### Work to be completed:
Rewrite the entries below as a JSON list of strings with one string per line, omitting blank lines and the pictures.
• • • •
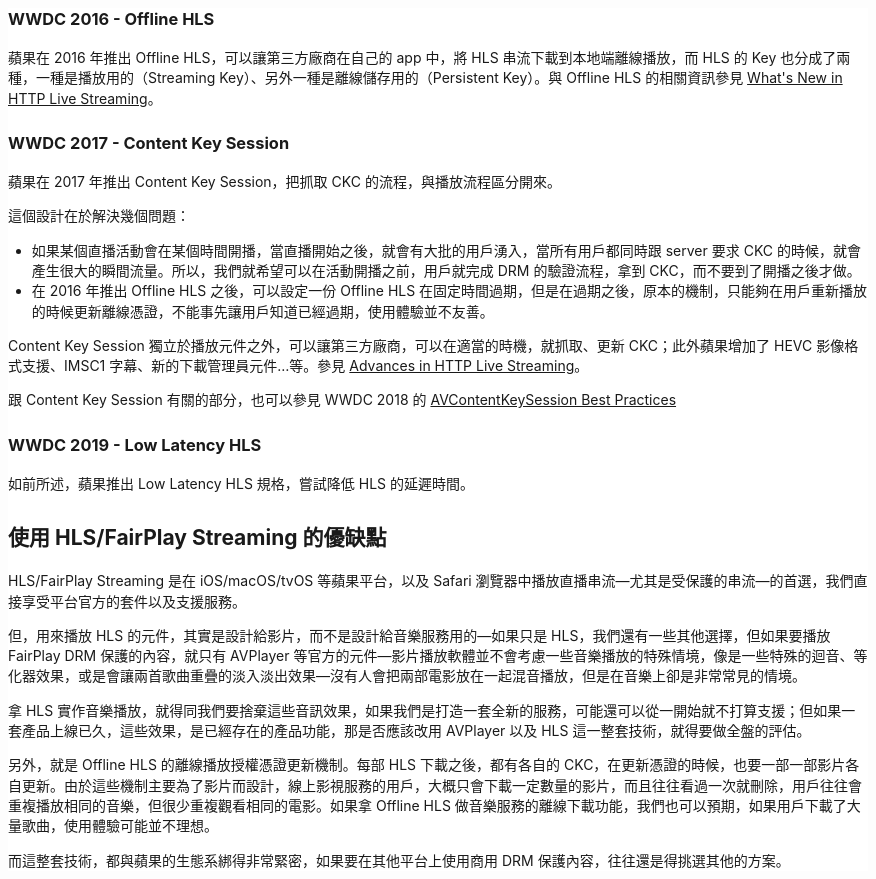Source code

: ### WWDC 2016 - Offline HLS

蘋果在 2016 年推出 Offline HLS，可以讓第三方廠商在自己的 app 中，將 HLS 串流下載到本地端離線播放，而 HLS 的 Key 也分成了兩種，一種是播放用的（Streaming Key）、另外一種是離線儲存用的（Persistent Key）。與 Offline HLS 的相關資訊參見 [What's New in HTTP Live Streaming](https://developer.apple.com/videos/play/wwdc2016/504/)。

### WWDC 2017 - Content Key Session

蘋果在 2017 年推出 Content Key Session，把抓取 CKC 的流程，與播放流程區分開來。

這個設計在於解決幾個問題：

- 如果某個直播活動會在某個時間開播，當直播開始之後，就會有大批的用戶湧入，當所有用戶都同時跟 server 要求 CKC 的時候，就會產生很大的瞬間流量。所以，我們就希望可以在活動開播之前，用戶就完成 DRM 的驗證流程，拿到 CKC，而不要到了開播之後才做。
- 在 2016 年推出 Offline HLS 之後，可以設定一份 Offline HLS 在固定時間過期，但是在過期之後，原本的機制，只能夠在用戶重新播放的時候更新離線憑證，不能事先讓用戶知道已經過期，使用體驗並不友善。

Content Key Session 獨立於播放元件之外，可以讓第三方廠商，可以在適當的時機，就抓取、更新 CKC；此外蘋果增加了 HEVC 影像格式支援、IMSC1 字幕、新的下載管理員元件…等。參見 [Advances in HTTP Live Streaming](https://developer.apple.com/videos/play/wwdc2017/504/)。

跟 Content Key Session 有關的部分，也可以參見 WWDC 2018 的 [AVContentKeySession Best Practices](https://developer.apple.com/videos/play/wwdc2018/507)

### WWDC 2019 - Low Latency HLS

如前所述，蘋果推出 Low Latency HLS 規格，嘗試降低 HLS 的延遲時間。

## 使用 HLS/FairPlay Streaming 的優缺點

HLS/FairPlay Streaming 是在 iOS/macOS/tvOS 等蘋果平台，以及 Safari 瀏覽器中播放直播串流—尤其是受保護的串流—的首選，我們直接享受平台官方的套件以及支援服務。

但，用來播放 HLS 的元件，其實是設計給影片，而不是設計給音樂服務用的—如果只是 HLS，我們還有一些其他選擇，但如果要播放 FairPlay DRM 保護的內容，就只有 AVPlayer 等官方的元件—影片播放軟體並不會考慮一些音樂播放的特殊情境，像是一些特殊的迴音、等化器效果，或是會讓兩首歌曲重疊的淡入淡出效果—沒有人會把兩部電影放在一起混音播放，但是在音樂上卻是非常常見的情境。

拿 HLS 實作音樂播放，就得同我們要捨棄這些音訊效果，如果我們是打造一套全新的服務，可能還可以從一開始就不打算支援；但如果一套產品上線已久，這些效果，是已經存在的產品功能，那是否應該改用 AVPlayer 以及 HLS 這一整套技術，就得要做全盤的評估。

另外，就是 Offline HLS 的離線播放授權憑證更新機制。每部 HLS 下載之後，都有各自的 CKC，在更新憑證的時候，也要一部一部影片各自更新。由於這些機制主要為了影片而設計，線上影視服務的用戶，大概只會下載一定數量的影片，而且往往看過一次就刪除，用戶往往會重複播放相同的音樂，但很少重複觀看相同的電影。如果拿 Offline HLS 做音樂服務的離線下載功能，我們也可以預期，如果用戶下載了大量歌曲，使用體驗可能並不理想。

而這整套技術，都與蘋果的生態系綁得非常緊密，如果要在其他平台上使用商用 DRM 保護內容，往往還是得挑選其他的方案。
• • • •
### Reply to the task:
[
  "Source code",
  ": ### WWDC 2016 - Offline HLS",
  "蘋果在 2016 年推出 Offline HLS，可以讓第三方廠商在自己的 app 中，將 HLS 串流下載到本地端離線播放，而 HLS 的 Key 也分成了兩種，一種是播放用的（Streaming Key）、另外一種是離線儲存用的（Persistent Key）。與 Offline HLS 的相關資訊參見 [What's New in HTTP Live Streaming](https://developer.apple.com/videos/play/wwdc2016/504/)。",
  "### WWDC 2017 - Content Key Session",
  "蘋果在 2017 年推出 Content Key Session，把抓取 CKC 的流程，與播放流程區分開來。",
  "這個設計在於解決幾個問題：",
  "- 如果某個直播活動會在某個時間開播，當直播開始之後，就會有大批的用戶湧入，當所有用戶都同時跟 server 要求 CKC 的時候，就會產生很大的瞬間流量。所以，我們就希望可以在活動開播之前，用戶就完成 DRM 的驗證流程，拿到 CKC，而不要到了開播之後才做。",
  "- 在 2016 年推出 Offline HLS 之後，可以設定一份 Offline HLS 在固定時間過期，但是在過期之後，原本的機制，只能夠在用戶重新播放的時候更新離線憑證，不能事先讓用戶知道已經過期，使用體驗並不友善。",
  "Content Key Session 獨立於播放元件之外，可以讓第三方廠商，可以在適當的時機，就抓取、更新 CKC；此外蘋果增加了 HEVC 影像格式支援、IMSC1 字幕、新的下載管理員元件…等。參見 [Advances in HTTP Live Streaming](https://developer.apple.com/videos/play/wwdc2017/504/)。",
  "跟 Content Key Session 有關的部分，也可以參見 WWDC 2018 的 [AVContentKeySession Best Practices](https://developer.apple.com/videos/play/wwdc2018/507)",
  "### WWDC 2019 - Low Latency HLS",
  "如前所述，蘋果推出 Low Latency HLS 規格，嘗試降低 HLS 的延遲時間。",
  "## 使用 HLS/FairPlay Streaming 的優缺點",
  "HLS/FairPlay Streaming 是在 iOS/macOS/tvOS 等蘋果平台，以及 Safari 瀏覽器中播放直播串流—尤其是受保護的串流—的首選，我們直接享受平台官方的套件以及支援服務。",
  "但，用來播放 HLS 的元件，其實是設計給影片，而不是設計給音樂服務用的—如果只是 HLS，我們還有一些其他選擇，但如果要播放 FairPlay DRM 保護的內容，就只有 AVPlayer 等官方的元件—影片播放軟體並不會考慮一些音樂播放的特殊情境，像是一些特殊的迴音、等化器效果，或是會讓兩首歌曲重疊的淡入淡出效果—沒有人會把兩部電影放在一起混音播放，但是在音樂上卻是非常常見的情境。",
  "拿 HLS 實作音樂播放，就得同我們要捨棄這些音訊效果，如果我們是打造一套全新的服務，可能還可以從一開始就不打算支援；但如果一套產品上線已久，這些效果，是已經存在的產品功能，那是否應該改用 AVPlayer 以及 HLS 這一整套技術，就得要做全盤的評估。",
  "另外，就是 Offline HLS 的離線播放授權憑證更新機制。每部 HLS 下載之後，都有各自的 CKC，在更新憑證的時候，也要一部一部影片各自更新。由於這些機制主要為了影片而設計，線上影視服務的用戶，大概只會下載一定數量的影片，而且往往看過一次就刪除，用戶往往會重複播放相同的音樂，但很少重複觀看相同的電影。如果拿 Offline HLS 做音樂服務的離線下載功能，我們也可以預期，如果用戶下載了大量歌曲，使用體驗可能並不理想。",
  "而這整套技術，都與蘋果的生態系綁得非常緊密，如果要在其他平台上使用商用 DRM 保護內容，往往還是得挑選其他的方案。"
]